How does voice search give answers?
Depending on the device you’re using, “answers” are pulled from a variety of digital sources, like Google’s search results pages, Yelp, Wikipedia and other “experts”. However, instead of seeing a long list of all possible resources to click through, searchers are given either a single answer or shorter list. In many cases, these lists and rankings have to do with additional directories – like your practice’s Google My Business, Bing or Yelp pages.
For example, if I ask my Google Assistant “who is the best dog groomer on the upper west side?” I get a list of three highly-rated businesses back. I can then further refine that by asking, “what’s their phone number and hours?” Google Assistant will retain the first search and tell me the hours and phone number for the first that’s listed.
Why does voice search matter and what can I do about it?
While the world of search engine marketing evolves daily, few changes have both changed how pet owners are searching and been adopted as quickly as voice-search:
Use of voice search is exploding.
Voice search technology has been significantly enhanced in the last few years and pet owners are taking notice. Google reports that 20% of all mobile searches are already voice-searches. Share of searches by voice-based programs are increasing exponentially with the growing use of smart-home technology, like Alexa and Google Home. In fact, experts believe that 1/3 to 1/2 of all web-based searches will be done without a screen by 2020 – that’s 33-50 billion voice-activated searches every month.
It’s not just millennials who are using it.
A study by Thrive Analytics found that the number of individuals using voice search is up 30% year over year, and not just among the tech-savvy. In fact, nearly 40% of people over 44 years old are using mobile personal assistants. (Versus 71% of 18-29 year olds and 59% of 30-43 year olds.) So whether your pet business targets baby boomers or millennials, voice search is going to impact how your customers find you.
Voice search is changing how pet owners ask for and are returned answers about local services.
“We’ve taught ourselves to think like computers when we use search engines through a keyboard,” notes SEOPressor.com, but this is changing.
Beyond the fact that pet owners no longer have to look at a screen to enter a search or be given results, voice search lends itself to some key differences in how pet owners ask for help finding local businesses in the first place.
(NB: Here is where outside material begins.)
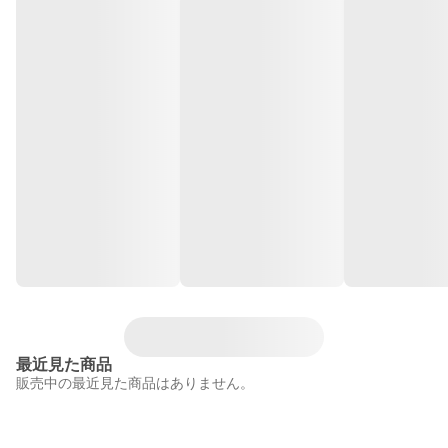
最近見た商品
販売中の最近見た商品はありません。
Break away from the screen and a much more conversational approach to search is adopted. “Consumers aren’t going to be typing in individual keywords; instead, they’ll be asking questions and giving commands,” Jayson DeMers recently wrote for Forbes Magazine.
Petpreneurs who cater to these longer search strings and address the natural way people may ask a question stand a better chance of showing up. For example, websites or blogs that include landmarks as key indicators–or in the listings on sites like Yelp–are more likely to appear when a pet owner asks for the “best veterinarian near Washington Square Park.”
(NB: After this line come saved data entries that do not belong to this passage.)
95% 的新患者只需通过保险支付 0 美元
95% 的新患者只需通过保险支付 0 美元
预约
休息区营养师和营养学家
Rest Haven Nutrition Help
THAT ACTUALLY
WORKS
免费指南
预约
Voice search is changing how pet owners are returned answers about their pet’s care.
While on-screen search engine results pages show a snippet of the answer Google assumes the searcher is looking for, below that the user is able to quickly find other sources to typical pet-care questions. This is not so easy when Alexa or Google home just begin reading aloud the first result. Consider including Q&As on your business website that relate directly to questions pet owners might be asking their devices. Include question terms like “who”, “what,” “where”, “how,” etc. that people would use in normal conversation.
Above all, think local. While your business website may not ever be the number one result for “how can I teach my dog to sit?,” you have a good shot at “what are the best dog parks near me” or “should I worry about skunks in ABC park”?
The main thing to keep in mind.
The world of search is ever-changing and evolving. While voice-search technologies are the most recent and seemingly here to stay, the technology of how search engines help consumers find answers will continue to evolve – and that means your business’s digital media needs to as well. (Sorry, no “set it and forget it” websites anymore.)
The bright side is that these same changes make it easier for you to find an abundance of tools, resources and experts to help you. Don’t worry. You’re not alone – Alexa is listening.